Office of the Assistant Secretary for Policy (OASP)
Evaluation of the Wage and Hour Division's Employee Misclassification
The purpose of this study is to assess the prevalence of employee misclassification through a nationally representative survey of workers. Worker misclassification can be understood as the practice, intended or unintended, of treating a worker who is an employee under the law as something other than an employee (i.e., an independent contractor, volunteer, intern or trainee), or treating a nonexempt employee as an exempt employee, depriving the employee of their legal wage entitlements, including minimum wage and/or overtime. Current labor law does not require employers to disclose information regarding employment status (whether the worker is an employee or not), exemption status (whether the worker, if an employee, is exempt or excepted or not from minimum wage or overtime pay requirements or both), the basis for those status determinations, or pay (including hours worked, pay rates, and wages paid) to workers. Because of this lack of required disclosure, employers may intentionally or unintentionally classify the worker as a contractor or intern and not an employee.
The project will administer a new survey to collect information about employment experiences and workers' knowledge of basic employment laws and rules to assess the prevalence of both intentional and unintentional employee misclassification.
The primary tasks of the evaluation include:
- Design and cognitively test survey questions to be used for employee misclassification survey.
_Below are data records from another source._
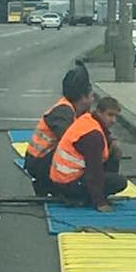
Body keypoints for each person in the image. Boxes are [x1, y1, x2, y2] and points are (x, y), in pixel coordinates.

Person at [24, 64, 93, 196]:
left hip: (40, 160)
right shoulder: (63, 112)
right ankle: (58, 185)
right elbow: (71, 142)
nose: (93, 99)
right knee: (76, 153)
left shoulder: (74, 110)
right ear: (83, 97)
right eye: (91, 95)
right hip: (39, 163)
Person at [49, 96, 127, 211]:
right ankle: (85, 198)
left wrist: (112, 144)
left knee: (113, 154)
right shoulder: (93, 136)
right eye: (110, 115)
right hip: (68, 184)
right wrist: (100, 203)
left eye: (116, 116)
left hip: (62, 179)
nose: (113, 120)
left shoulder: (89, 119)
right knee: (119, 182)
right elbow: (94, 172)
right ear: (99, 112)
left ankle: (91, 195)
- Develop sampling methodology that will generate nationally representative samples of workers (or as close to nationally representative as possible).
- Conduct six focus groups across the country of employers and employer groups to explore the employer knowledge, attitudes, and practices around classifying workers.
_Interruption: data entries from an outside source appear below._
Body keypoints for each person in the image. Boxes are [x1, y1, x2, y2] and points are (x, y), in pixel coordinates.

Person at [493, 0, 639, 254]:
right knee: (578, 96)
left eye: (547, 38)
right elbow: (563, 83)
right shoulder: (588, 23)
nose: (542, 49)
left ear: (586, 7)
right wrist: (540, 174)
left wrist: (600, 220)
- Execute the survey, analyze the data and report the results.
Existing Evaluation Evidence/Context
Employers who misclassify workers are able to achieve significant administrative and labor cost reductions, giving them a profound advantage. According to one estimate, if only 1 percent of all employees were misclassified nationally, the loss in overall unemployment insurance revenue due to underreporting would be nearly $200 million annually.1 This may be an underestimate; some states report losing between $5 and 20 million dollars annually on unemployment insurance payments alone.2 The GAO estimates that unpaid taxes total more than $2.7 billion dollars per year in unpaid Social Security, unemployment insurance, and income tax due to misclassification.3 A 2000 DOL commissioned study conducted found that 10 to 30 percent of firms audited had misclassified employees as independent contractors.4 In FY 2009, WHD investigators found about $2.6 million dollars in back wages owed to about 2,000 employees resulting from their misclassification as independent contractors.
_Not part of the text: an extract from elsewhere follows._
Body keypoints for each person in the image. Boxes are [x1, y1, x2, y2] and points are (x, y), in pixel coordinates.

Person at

The period of performance of this evaluation is 24 months ending September 2013. The overall budget for the evaluation is $1,552,029. The evaluation contractor is Abt Associates. For more information on this evaluation please contact Jonathan Simonetta at email@example.com.
1 GAO-09-717 and Planmatics, Inc. Independent Contractors: Prevalence and Implications for Unemployment Insurance Programs. February 2000.
2 Statement of Seth D. Harris, Deputy Secretary, U.S. DOL, before the Committee on Health, Education, Labor, and Pensions of the U.S. Senate. June 17, 2010.
3 GAO-07-859T and Upper Midwest Employment Law Institute, 2010.
4GAO-09-717 and Planmatics, Inc. Independent Contractors: Prevalence and Implications for Unemployment Insurance Programs. February 2000.